The wrong bag gets punched
February 28th, 2010Occasionally, I read something in the newspaper that leaves me wondering why it was even published. Sunday was one of those days, when I read a story in the News & Observer headlined, “For tabloids, Edwards saga was tailor-made.”
The article was a first-person account by political columnist Rob Christensen of the difficulty he and his colleagues faced in confirming the particulars of the John Edwards/Rielle Hunter scandal. It’s not a mea culpa, exactly, nor does it truly pull back the curtain on the reporting process. What’s more, I don’t get the timing: Why does the N&O offer, in February 2010, a quasi-explanation of how it got beat by the National Enquirer in 2008?
The unintended result of the piece is to offer up Christensen as a punching bag to a certain segment of readers. Lots of them availed themselves of the opportunity. The article has sparked a healthy number of comments, almost all of which pile scorn on the paper in general and Christensen in particular. OK, the Edwards saga wasn’t the N&O’s finest moment, but Christensen deserves better than this. I’ve known Rob for a long time, and call him a friend. He’s a fine reporter, scrupulously fair and nonpartisan, well-mannered in a profession where social grace is rare, generous in his judgments of others, and a guy more interested in understanding issues than adding a scalp to his belt. (Again, a rare quality in the news business.)
In short, the notion that Christensen was in the tank for Edwards is absurdly, totally wrong. But as I read his piece Sunday, I realized there is something conspicuously missing from the article. What do you notice, for instance, about this passage:
As early as 2003, I asked Edwards about a rumored affair from his days as a big-time trial lawyer. Edwards denied it. His campaign spokeswoman called my boss to complain that in all of the years of working in the Clinton White House she had never heard such off-base questions. One of his chief political advisers threw me out of his office the next day.
Or this one:
The News & Observer and The Charlotte Observer pursued the story from the beginning, sending reporters to New Jersey and California to follow leads. But the story was a dead end because no one was talking, and Edwards and his staff were denying everything.
I’ll tell you what I notice: None of Edwards’ staffers and advisers — who either knew their boss was philandering or strongly suspected it — is named. That’s a mistake. Whoever those people are, they aided or tolerated a coverup. Why do they now get the courtesy of anonymity?
Shoe, meet other foot
February 22nd, 2010I never take anything with me to read when I go to the gym for my thrice-weekly session with the stationary bike. Instead, the gym’s magazine rack serves as a kind of reading lottery — I take whatever it offers on any particular morning. One day last week, my best choice was a dog-eared copy of the June 29, 2009 issue of The New Yorker, which contained a profile of James Hansen, the director of NASA’s Goddard Institute for Space Studies and a leading climate-change activist.
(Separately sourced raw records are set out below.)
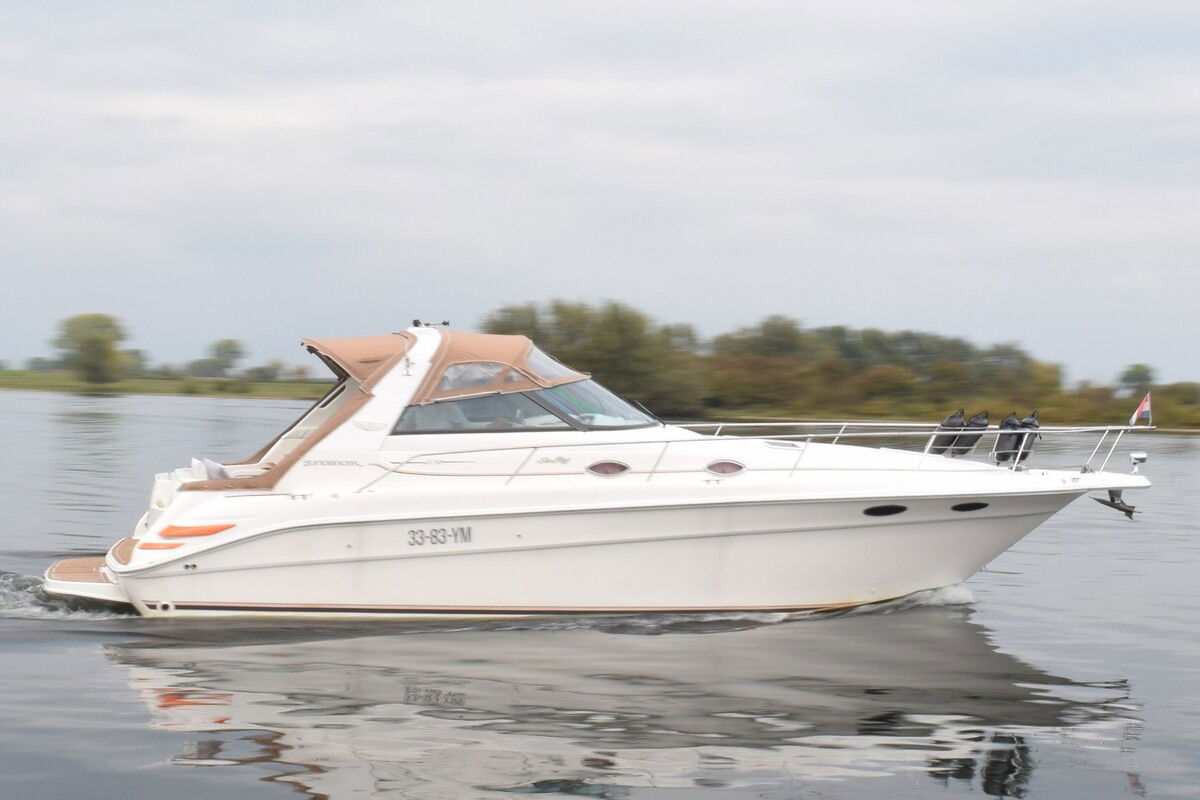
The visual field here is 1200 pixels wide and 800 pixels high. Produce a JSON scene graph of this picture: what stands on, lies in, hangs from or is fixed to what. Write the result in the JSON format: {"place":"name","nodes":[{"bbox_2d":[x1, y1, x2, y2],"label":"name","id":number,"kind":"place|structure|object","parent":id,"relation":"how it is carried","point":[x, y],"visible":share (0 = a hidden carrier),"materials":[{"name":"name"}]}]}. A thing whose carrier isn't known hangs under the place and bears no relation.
{"place":"outdoors","nodes":[
{"label":"outdoors","id":0,"kind":"place"},
{"bbox_2d":[0,368,335,400],"label":"grass bank","id":1,"kind":"structure","parent":0,"point":[158,393],"materials":[{"name":"green plant"}]},
{"bbox_2d":[50,312,133,388],"label":"tree","id":2,"kind":"object","parent":1,"relation":"on","point":[92,341],"visible":0.99,"materials":[{"name":"green plant"}]},
{"bbox_2d":[197,338,245,378],"label":"tree","id":3,"kind":"object","parent":1,"relation":"on","point":[236,353],"visible":0.99,"materials":[{"name":"green plant"}]},
{"bbox_2d":[249,360,285,382],"label":"shrub","id":4,"kind":"object","parent":1,"relation":"on","point":[268,369],"visible":0.94,"materials":[{"name":"green plant"}]},
{"bbox_2d":[0,0,1199,383],"label":"sky","id":5,"kind":"structure","parent":0,"point":[336,323],"materials":[{"name":"grey"}]},
{"bbox_2d":[0,391,1199,799],"label":"water","id":6,"kind":"structure","parent":0,"point":[299,796],"materials":[{"name":"grey liquid"}]},
{"bbox_2d":[28,316,1153,621],"label":"motorboat","id":7,"kind":"object","parent":6,"relation":"on","point":[233,553],"visible":0.93,"materials":[{"name":"white plastic"}]},
{"bbox_2d":[43,555,129,608],"label":"swim platform","id":8,"kind":"object","parent":7,"relation":"attached to","point":[104,584],"visible":0.41,"materials":[{"name":"brown wood"}]},
{"bbox_2d":[140,541,183,550],"label":"orange panel","id":9,"kind":"object","parent":7,"relation":"attached to","point":[172,546],"visible":0.68,"materials":[{"name":"orange"}]},
{"bbox_2d":[160,523,235,537],"label":"orange panel","id":10,"kind":"object","parent":7,"relation":"attached to","point":[203,530],"visible":0.85,"materials":[{"name":"orange"}]},
{"bbox_2d":[190,456,231,480],"label":"pillow","id":11,"kind":"object","parent":7,"relation":"on","point":[221,472],"visible":0.41,"materials":[{"name":"white fabric"}]},
{"bbox_2d":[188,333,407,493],"label":"canopy","id":12,"kind":"object","parent":7,"relation":"attached to","point":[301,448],"visible":0.48,"materials":[{"name":"fabric"}]},
{"bbox_2d":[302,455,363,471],"label":"lettering","id":13,"kind":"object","parent":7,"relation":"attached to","point":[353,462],"visible":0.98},
{"bbox_2d":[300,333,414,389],"label":"bimini top","id":14,"kind":"object","parent":7,"relation":"attached to","point":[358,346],"visible":0.53,"materials":[{"name":"fabric"}]},
{"bbox_2d":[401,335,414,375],"label":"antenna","id":15,"kind":"object","parent":7,"relation":"attached to","point":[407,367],"visible":0.96,"materials":[{"name":"metal"}]},
{"bbox_2d":[412,319,449,328],"label":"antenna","id":16,"kind":"object","parent":7,"relation":"on","point":[416,323],"visible":0.83,"materials":[{"name":"black"}]},
{"bbox_2d":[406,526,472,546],"label":"lettering","id":17,"kind":"object","parent":7,"relation":"attached to","point":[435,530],"visible":0.98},
{"bbox_2d":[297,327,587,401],"label":"canopy","id":18,"kind":"object","parent":7,"relation":"on","point":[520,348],"visible":0.64,"materials":[{"name":"fabric"}]},
{"bbox_2d":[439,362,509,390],"label":"window","id":19,"kind":"structure","parent":18,"relation":"in","point":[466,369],"materials":[{"name":"clear plastic"}]},
{"bbox_2d":[523,345,581,381],"label":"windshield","id":20,"kind":"structure","parent":18,"relation":"in","point":[543,360],"materials":[{"name":"clear glass"}]},
{"bbox_2d":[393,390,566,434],"label":"side window","id":21,"kind":"structure","parent":7,"relation":"in","point":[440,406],"materials":[{"name":"clear glass"}]},
{"bbox_2d":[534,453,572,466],"label":"lettering","id":22,"kind":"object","parent":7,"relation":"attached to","point":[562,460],"visible":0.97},
{"bbox_2d":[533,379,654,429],"label":"windshield","id":23,"kind":"object","parent":7,"relation":"in","point":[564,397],"visible":0.52,"materials":[{"name":"clear glass"}]},
{"bbox_2d":[585,459,630,477],"label":"porthole","id":24,"kind":"object","parent":7,"relation":"in","point":[609,467],"visible":0.93,"materials":[{"name":"glass"}]},
{"bbox_2d":[705,459,746,476],"label":"porthole","id":25,"kind":"object","parent":7,"relation":"in","point":[726,469],"visible":0.93,"materials":[{"name":"glass"}]},
{"bbox_2d":[364,423,1145,485],"label":"railing","id":26,"kind":"object","parent":7,"relation":"on","point":[1107,427],"visible":0.78,"materials":[{"name":"metal"}]},
{"bbox_2d":[931,409,967,456],"label":"fender","id":27,"kind":"object","parent":26,"relation":"hanging from","point":[940,451],"visible":0.85,"materials":[{"name":"black"}]},
{"bbox_2d":[951,409,989,457],"label":"fender","id":28,"kind":"object","parent":26,"relation":"hanging from","point":[973,423],"visible":0.84,"materials":[{"name":"black"}]},
{"bbox_2d":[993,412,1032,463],"label":"fender","id":29,"kind":"object","parent":26,"relation":"hanging from","point":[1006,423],"visible":0.83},
{"bbox_2d":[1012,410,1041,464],"label":"fender","id":30,"kind":"object","parent":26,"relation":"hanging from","point":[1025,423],"visible":0.66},
{"bbox_2d":[1128,393,1151,426],"label":"flag","id":31,"kind":"object","parent":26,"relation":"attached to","point":[1144,406],"visible":0.98,"materials":[{"name":"fabric"}]},
{"bbox_2d":[863,504,906,517],"label":"porthole","id":32,"kind":"object","parent":7,"relation":"in","point":[888,509],"visible":0.79,"materials":[{"name":"black glass"}]},
{"bbox_2d":[951,501,988,512],"label":"porthole","id":33,"kind":"object","parent":7,"relation":"in","point":[971,507],"visible":0.66,"materials":[{"name":"black glass"}]},
{"bbox_2d":[1090,488,1138,520],"label":"anchor","id":34,"kind":"object","parent":7,"relation":"attached to","point":[1123,509],"visible":0.97,"materials":[{"name":"black metal"}]},
{"bbox_2d":[1129,451,1147,471],"label":"navigation light","id":35,"kind":"object","parent":7,"relation":"on","point":[1140,455],"visible":0.98,"materials":[{"name":"silver metal"}]},
{"label":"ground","id":36,"kind":"structure","parent":0},
{"bbox_2d":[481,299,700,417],"label":"tree","id":37,"kind":"object","parent":36,"relation":"on","point":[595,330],"visible":0.7,"materials":[{"name":"green plant"}]},
{"bbox_2d":[470,300,1198,430],"label":"tree line","id":38,"kind":"object","parent":36,"relation":"on","point":[557,306],"visible":0.71,"materials":[{"name":"green plant"}]},
{"bbox_2d":[1117,363,1156,395],"label":"tree","id":39,"kind":"object","parent":36,"relation":"on","point":[1135,374],"visible":0.87,"materials":[{"name":"green plant"}]},
{"bbox_2d":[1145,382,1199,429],"label":"shrub","id":40,"kind":"object","parent":36,"relation":"on","point":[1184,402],"visible":0.84,"materials":[{"name":"green plant"}]}
]}

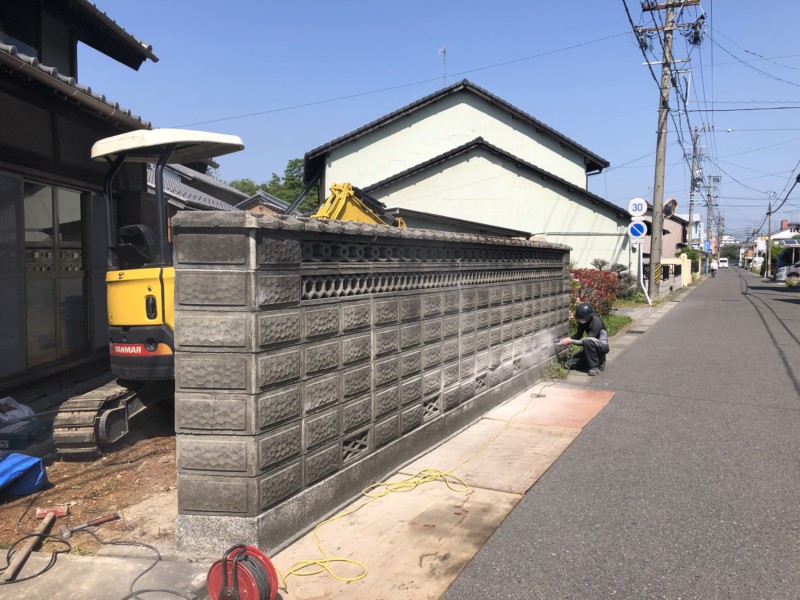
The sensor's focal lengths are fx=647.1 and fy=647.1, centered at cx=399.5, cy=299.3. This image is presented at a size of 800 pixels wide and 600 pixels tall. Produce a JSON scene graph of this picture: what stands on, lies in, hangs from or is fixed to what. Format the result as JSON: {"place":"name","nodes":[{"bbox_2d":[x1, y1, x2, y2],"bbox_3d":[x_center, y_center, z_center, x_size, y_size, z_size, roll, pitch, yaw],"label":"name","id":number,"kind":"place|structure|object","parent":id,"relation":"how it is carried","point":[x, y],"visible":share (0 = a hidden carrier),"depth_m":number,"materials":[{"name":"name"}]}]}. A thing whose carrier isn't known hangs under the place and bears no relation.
{"place":"outdoors","nodes":[
{"label":"outdoors","id":0,"kind":"place"},
{"bbox_2d":[0,0,161,395],"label":"house","id":1,"kind":"structure","parent":0,"point":[4,155],"depth_m":7.57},
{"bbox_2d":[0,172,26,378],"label":"sliding door","id":2,"kind":"structure","parent":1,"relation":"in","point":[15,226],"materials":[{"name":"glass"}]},
{"bbox_2d":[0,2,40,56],"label":"window","id":3,"kind":"structure","parent":1,"relation":"in","point":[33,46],"depth_m":7.55,"materials":[{"name":"black"}]},
{"bbox_2d":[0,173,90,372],"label":"sliding glass door","id":4,"kind":"structure","parent":1,"relation":"in","point":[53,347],"depth_m":7.40,"materials":[{"name":"glass"}]},
{"bbox_2d":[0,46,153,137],"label":"gutter","id":5,"kind":"object","parent":1,"relation":"attached to","point":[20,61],"visible":0.88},
{"bbox_2d":[0,403,182,559],"label":"dirt ground","id":6,"kind":"structure","parent":0,"point":[53,494],"materials":[{"name":"brown soil"}]},
{"bbox_2d":[0,396,33,421],"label":"plastic bag","id":7,"kind":"object","parent":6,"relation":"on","point":[25,412],"visible":0.87,"depth_m":5.69,"materials":[{"name":"white plastic"}]},
{"bbox_2d":[0,453,47,496],"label":"blue tarp","id":8,"kind":"object","parent":6,"relation":"on","point":[38,463],"visible":1,"depth_m":4.21,"materials":[{"name":"blue plastic"}]},
{"bbox_2d":[0,416,52,452],"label":"toolbox","id":9,"kind":"object","parent":6,"relation":"on","point":[19,434],"visible":0.89,"depth_m":4.98,"materials":[{"name":"plastic"}]},
{"bbox_2d":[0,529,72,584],"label":"black cable","id":10,"kind":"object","parent":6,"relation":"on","point":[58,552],"visible":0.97,"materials":[{"name":"black rubber"}]},
{"bbox_2d":[35,505,69,518],"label":"hammer head","id":11,"kind":"object","parent":6,"relation":"on","point":[38,511],"visible":0.79,"depth_m":3.80,"materials":[{"name":"red"}]},
{"bbox_2d":[59,512,119,536],"bbox_3d":[-1.787,1.290,3.742,0.328,0.046,0.124,-4,6,-45],"label":"hammer","id":12,"kind":"object","parent":6,"relation":"on","point":[85,525],"visible":0.99,"depth_m":3.71,"materials":[{"name":"metal"}]},
{"bbox_2d":[0,548,212,599],"label":"concrete pavement","id":13,"kind":"structure","parent":0,"point":[68,567],"materials":[{"name":"grey concrete"}]},
{"bbox_2d":[70,526,194,599],"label":"black cable","id":14,"kind":"object","parent":13,"relation":"on","point":[149,568],"visible":0.99,"depth_m":3.20,"materials":[{"name":"black plastic"}]},
{"bbox_2d":[147,160,256,234],"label":"house","id":15,"kind":"structure","parent":0,"point":[212,200],"depth_m":21.57,"materials":[{"name":"grey"}]},
{"bbox_2d":[234,189,292,214],"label":"house","id":16,"kind":"structure","parent":0,"point":[252,202],"depth_m":30.72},
{"bbox_2d":[169,206,570,556],"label":"block wall","id":17,"kind":"structure","parent":0,"point":[421,305],"depth_m":3.91,"materials":[{"name":"grey concrete"}]},
{"bbox_2d":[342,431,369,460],"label":"vent block","id":18,"kind":"object","parent":17,"relation":"in","point":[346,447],"visible":0.52,"depth_m":4.28,"materials":[{"name":"grey concrete"}]},
{"bbox_2d":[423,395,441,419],"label":"vent block","id":19,"kind":"object","parent":17,"relation":"in","point":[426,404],"visible":0.55,"depth_m":5.38,"materials":[{"name":"grey concrete"}]},
{"bbox_2d":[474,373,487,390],"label":"vent block","id":20,"kind":"object","parent":17,"relation":"in","point":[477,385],"visible":0.54,"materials":[{"name":"grey concrete"}]},
{"bbox_2d":[259,385,611,599],"label":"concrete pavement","id":21,"kind":"structure","parent":0,"point":[443,543],"materials":[{"name":"concrete"}]},
{"bbox_2d":[278,393,541,588],"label":"yellow hose","id":22,"kind":"object","parent":21,"relation":"on","point":[426,479],"visible":0.95,"depth_m":4.17,"materials":[{"name":"yellow plastic"}]},
{"bbox_2d":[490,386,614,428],"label":"plywood sheet","id":23,"kind":"object","parent":21,"relation":"on","point":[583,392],"visible":0.93,"depth_m":6.82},
{"bbox_2d":[77,0,799,245],"label":"sky","id":24,"kind":"structure","parent":0,"point":[398,4],"materials":[{"name":"blue"}]},
{"bbox_2d":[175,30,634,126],"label":"power line","id":25,"kind":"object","parent":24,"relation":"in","point":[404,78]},
{"bbox_2d":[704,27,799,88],"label":"power line","id":26,"kind":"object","parent":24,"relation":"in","point":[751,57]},
{"bbox_2d":[307,79,632,273],"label":"white house","id":27,"kind":"structure","parent":0,"point":[464,163],"depth_m":21.95,"materials":[{"name":"paint"}]},
{"bbox_2d":[439,46,447,83],"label":"antenna","id":28,"kind":"object","parent":27,"relation":"on","point":[444,51],"visible":0.71,"depth_m":22.52,"materials":[{"name":"metal"}]},
{"bbox_2d":[436,266,799,599],"label":"road","id":29,"kind":"structure","parent":0,"point":[547,555],"materials":[{"name":"grey asphalt"}]},
{"bbox_2d":[710,258,717,276],"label":"person","id":30,"kind":"object","parent":29,"relation":"on","point":[714,264],"visible":0.98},
{"bbox_2d":[718,257,728,268],"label":"van","id":31,"kind":"object","parent":29,"relation":"on","point":[722,263],"visible":0.89,"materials":[{"name":"white metal"}]},
{"bbox_2d":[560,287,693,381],"label":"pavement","id":32,"kind":"structure","parent":0,"point":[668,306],"materials":[{"name":"grey asphalt"}]},
{"bbox_2d":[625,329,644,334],"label":"drain grate","id":33,"kind":"object","parent":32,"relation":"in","point":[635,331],"visible":0.94,"depth_m":13.13,"materials":[{"name":"metal"}]},
{"bbox_2d":[632,203,689,261],"label":"house","id":34,"kind":"structure","parent":0,"point":[648,239],"materials":[{"name":"paint"}]},
{"bbox_2d":[645,256,689,296],"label":"boundary wall","id":35,"kind":"structure","parent":0,"point":[683,266],"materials":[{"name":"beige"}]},
{"bbox_2d":[750,219,799,270],"label":"distant house","id":36,"kind":"structure","parent":0,"point":[785,222],"materials":[{"name":"white paint"}]},
{"label":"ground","id":37,"kind":"structure","parent":0},
{"bbox_2d":[5,506,60,579],"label":"sledgehammer","id":38,"kind":"object","parent":37,"relation":"on","point":[47,521],"visible":0.99,"depth_m":3.43,"materials":[{"name":"brown wood"}]},
{"bbox_2d":[50,123,404,456],"bbox_3d":[-1.229,-0.176,6.409,2.102,2.652,4.331,2,5,25],"label":"excavator","id":39,"kind":"object","parent":37,"relation":"on","point":[113,409],"visible":0.53,"depth_m":5.35,"materials":[{"name":"yellow metal"}]},
{"bbox_2d":[206,544,279,599],"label":"cable reel","id":40,"kind":"object","parent":37,"relation":"on","point":[267,562],"visible":0.97,"depth_m":2.80,"materials":[{"name":"red plastic"}]},
{"bbox_2d":[225,158,315,212],"label":"tree","id":41,"kind":"object","parent":37,"relation":"on","point":[295,163],"visible":0.24,"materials":[{"name":"green plant"}]},
{"bbox_2d":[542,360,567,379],"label":"weed","id":42,"kind":"object","parent":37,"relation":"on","point":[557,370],"visible":0.47,"depth_m":8.36,"materials":[{"name":"green plant"}]},
{"bbox_2d":[558,301,608,375],"bbox_3d":[2.523,0.484,8.904,0.727,1.010,0.571,2,5,25],"label":"man","id":43,"kind":"object","parent":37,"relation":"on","point":[590,342],"visible":0.96,"depth_m":8.71},
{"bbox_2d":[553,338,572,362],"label":"power tool","id":44,"kind":"object","parent":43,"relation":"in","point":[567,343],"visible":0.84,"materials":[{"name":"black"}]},
{"bbox_2d":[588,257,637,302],"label":"shrub","id":45,"kind":"object","parent":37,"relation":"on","point":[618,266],"visible":0.44,"depth_m":18.86,"materials":[{"name":"green plant"}]},
{"bbox_2d":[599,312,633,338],"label":"grass strip","id":46,"kind":"object","parent":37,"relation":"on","point":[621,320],"visible":0.23,"depth_m":14.49,"materials":[{"name":"green plant"}]},
{"bbox_2d":[568,267,620,318],"bbox_3d":[3.941,-0.110,14.036,1.507,1.260,2.074,2,5,25],"label":"red shrub","id":47,"kind":"object","parent":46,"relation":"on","point":[600,278],"visible":0.51,"depth_m":13.76,"materials":[{"name":"red plant"}]},
{"bbox_2d":[637,239,651,304],"bbox_3d":[7.744,-0.883,20.532,0.278,2.140,0.383,0,4,-4],"label":"sign pole","id":48,"kind":"object","parent":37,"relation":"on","point":[641,279],"visible":0.98,"depth_m":20.49,"materials":[{"name":"white metal"}]},
{"bbox_2d":[627,220,646,239],"bbox_3d":[7.227,-2.117,19.733,0.645,0.683,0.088,2,5,25],"label":"traffic sign","id":49,"kind":"object","parent":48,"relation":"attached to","point":[636,231],"visible":0.98,"depth_m":19.69,"materials":[{"name":"blue metal"}]},
{"bbox_2d":[627,197,647,216],"bbox_3d":[7.033,-2.716,19.153,0.637,0.643,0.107,2,5,25],"label":"speed limit sign","id":50,"kind":"object","parent":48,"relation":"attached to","point":[635,209],"visible":0.99,"depth_m":19.11,"materials":[{"name":"white metal"}]},
{"bbox_2d":[638,0,701,301],"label":"utility pole","id":51,"kind":"object","parent":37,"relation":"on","point":[655,210],"visible":0.99,"depth_m":21.20,"materials":[{"name":"grey concrete"}]},
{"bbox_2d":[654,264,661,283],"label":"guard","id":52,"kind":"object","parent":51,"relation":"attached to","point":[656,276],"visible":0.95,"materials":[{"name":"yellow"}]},
{"bbox_2d":[662,197,677,217],"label":"traffic mirror","id":53,"kind":"object","parent":51,"relation":"attached to","point":[668,212],"visible":0.75,"depth_m":23.21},
{"bbox_2d":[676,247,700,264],"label":"shrub","id":54,"kind":"object","parent":37,"relation":"on","point":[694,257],"visible":0.38,"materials":[{"name":"green plant"}]},
{"bbox_2d":[687,123,711,266],"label":"utility pole","id":55,"kind":"object","parent":37,"relation":"on","point":[696,135],"visible":0.9,"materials":[{"name":"grey concrete"}]},
{"bbox_2d":[703,173,719,267],"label":"utility pole","id":56,"kind":"object","parent":37,"relation":"on","point":[709,195],"visible":0.86,"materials":[{"name":"grey concrete"}]},
{"bbox_2d":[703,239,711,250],"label":"blue sign","id":57,"kind":"object","parent":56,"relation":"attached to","point":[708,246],"visible":0.81,"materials":[{"name":"blue"}]},
{"bbox_2d":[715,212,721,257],"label":"utility pole","id":58,"kind":"object","parent":37,"relation":"on","point":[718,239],"visible":0.75,"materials":[{"name":"grey concrete"}]},
{"bbox_2d":[765,194,773,278],"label":"utility pole","id":59,"kind":"object","parent":37,"relation":"on","point":[769,251],"visible":0.92,"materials":[{"name":"grey concrete"}]},
{"bbox_2d":[775,262,799,281],"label":"car","id":60,"kind":"object","parent":37,"relation":"on","point":[799,269],"visible":0.8,"depth_m":38.65,"materials":[{"name":"metal"}]}
]}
This passage from the article stood out:
Speaking before a congressional special committee last year, Hansen asserted that fossil-fuel companies were knowingly spreading misinformation about global warming and that their chairmen “should be tried for high crimes against humanity and nature.” He has compared freight trains carrying coal to “death trains,” and wrote to the head of the National Mining Association, who sent him a letter of complaint, that if the comparison “makes you uncomfortable, well, perhaps it should.”
What a difference eight months makes. Now that we know a significant amount of misinformation about global warming originated with the Intergovernmental Panel on Climate Change, I wonder if Hansen believes his fellow activist, IPCC chairman Rajendra K. Pachauri, should likewise be tried for high crimes against humanity and nature? If that thought disturbs Hansen, well, perhaps it should.